Rewrite each of the following items, replacing "chart" with "graph" and leaving everything else unchanged.

------------------------

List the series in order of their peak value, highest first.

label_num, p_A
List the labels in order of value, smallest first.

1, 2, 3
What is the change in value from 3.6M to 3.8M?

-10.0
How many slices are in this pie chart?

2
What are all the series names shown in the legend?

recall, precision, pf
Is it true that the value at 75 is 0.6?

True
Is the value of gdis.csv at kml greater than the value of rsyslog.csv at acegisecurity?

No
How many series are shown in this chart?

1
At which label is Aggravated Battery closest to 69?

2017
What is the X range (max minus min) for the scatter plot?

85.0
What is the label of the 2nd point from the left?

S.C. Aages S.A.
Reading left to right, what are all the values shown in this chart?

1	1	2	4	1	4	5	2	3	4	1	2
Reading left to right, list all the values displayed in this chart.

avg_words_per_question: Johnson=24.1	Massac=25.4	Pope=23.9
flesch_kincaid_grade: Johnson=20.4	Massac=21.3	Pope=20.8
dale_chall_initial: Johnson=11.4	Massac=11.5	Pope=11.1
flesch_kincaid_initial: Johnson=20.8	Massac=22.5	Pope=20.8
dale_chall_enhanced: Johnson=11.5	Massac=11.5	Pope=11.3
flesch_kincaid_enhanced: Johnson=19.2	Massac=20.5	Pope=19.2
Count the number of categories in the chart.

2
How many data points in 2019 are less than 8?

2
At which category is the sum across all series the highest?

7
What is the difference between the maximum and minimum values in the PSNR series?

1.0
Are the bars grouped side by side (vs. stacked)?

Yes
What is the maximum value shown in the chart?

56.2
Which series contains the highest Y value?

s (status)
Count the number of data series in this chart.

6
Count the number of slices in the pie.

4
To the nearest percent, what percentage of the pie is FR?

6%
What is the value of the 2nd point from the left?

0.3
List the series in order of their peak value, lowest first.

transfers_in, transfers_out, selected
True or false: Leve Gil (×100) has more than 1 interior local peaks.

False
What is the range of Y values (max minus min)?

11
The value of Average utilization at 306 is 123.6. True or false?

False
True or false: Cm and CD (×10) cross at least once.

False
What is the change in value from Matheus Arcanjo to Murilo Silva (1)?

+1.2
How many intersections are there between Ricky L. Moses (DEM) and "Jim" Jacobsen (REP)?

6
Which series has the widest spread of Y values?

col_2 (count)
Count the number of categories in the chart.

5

------------------------

- _SOLUTION BELOW_
List the series in order of their peak value, highest first.

label_num, p_A
List the labels in order of value, smallest first.

1, 2, 3
What is the change in value from 3.6M to 3.8M?

-10.0
How many slices are in this pie graph?

2
What are all the series names shown in the legend?

recall, precision, pf
Is it true that the value at 75 is 0.6?

True
Is the value of gdis.csv at kml greater than the value of rsyslog.csv at acegisecurity?

No
How many series are shown in this graph?

1
At which label is Aggravated Battery closest to 69?

2017
What is the X range (max minus min) for the scatter plot?

85.0
What is the label of the 2nd point from the left?

S.C. Aages S.A.
Reading left to right, what are all the values shown in this graph?

1	1	2	4	1	4	5	2	3	4	1	2
Reading left to right, list all the values displayed in this graph.

avg_words_per_question: Johnson=24.1	Massac=25.4	Pope=23.9
flesch_kincaid_grade: Johnson=20.4	Massac=21.3	Pope=20.8
dale_chall_initial: Johnson=11.4	Massac=11.5	Pope=11.1
flesch_kincaid_initial: Johnson=20.8	Massac=22.5	Pope=20.8
dale_chall_enhanced: Johnson=11.5	Massac=11.5	Pope=11.3
flesch_kincaid_enhanced: Johnson=19.2	Massac=20.5	Pope=19.2
Count the number of categories in the graph.

2
How many data points in 2019 are less than 8?

2
At which category is the sum across all series the highest?

7
What is the difference between the maximum and minimum values in the PSNR series?

1.0
Are the bars grouped side by side (vs. stacked)?

Yes
What is the maximum value shown in the graph?

56.2
Which series contains the highest Y value?

s (status)
Count the number of data series in this graph.

6
Count the number of slices in the pie.

4
To the nearest percent, what percentage of the pie is FR?

6%
What is the value of the 2nd point from the left?

0.3
List the series in order of their peak value, lowest first.

transfers_in, transfers_out, selected
True or false: Leve Gil (×100) has more than 1 interior local peaks.

False
What is the range of Y values (max minus min)?

11
The value of Average utilization at 306 is 123.6. True or false?

False
True or false: Cm and CD (×10) cross at least once.

False
What is the change in value from Matheus Arcanjo to Murilo Silva (1)?

+1.2
How many intersections are there between Ricky L. Moses (DEM) and "Jim" Jacobsen (REP)?

6
Which series has the widest spread of Y values?

col_2 (count)
Count the number of categories in the graph.

5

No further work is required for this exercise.